ABOUT THIS TASK: Practice item. Set the material below down again exactly, with no pictures.

DATA TO USE:
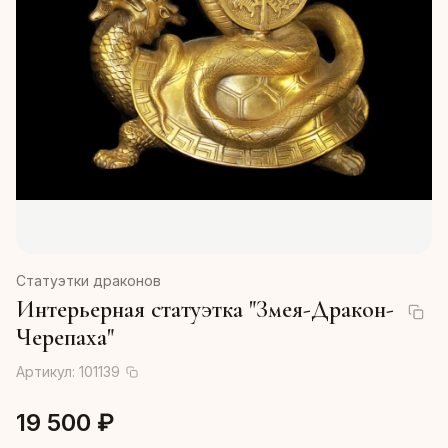
Статуэтки драконов
Интерьерная статуэтка "Змея-Дракон-
Черепаха"
Артикул:
101139
19 500 ₽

REPLY:
Статуэтки драконов
Интерьерная статуэтка "Змея-Дракон-
Черепаха"
Артикул:
101139
19 500 ₽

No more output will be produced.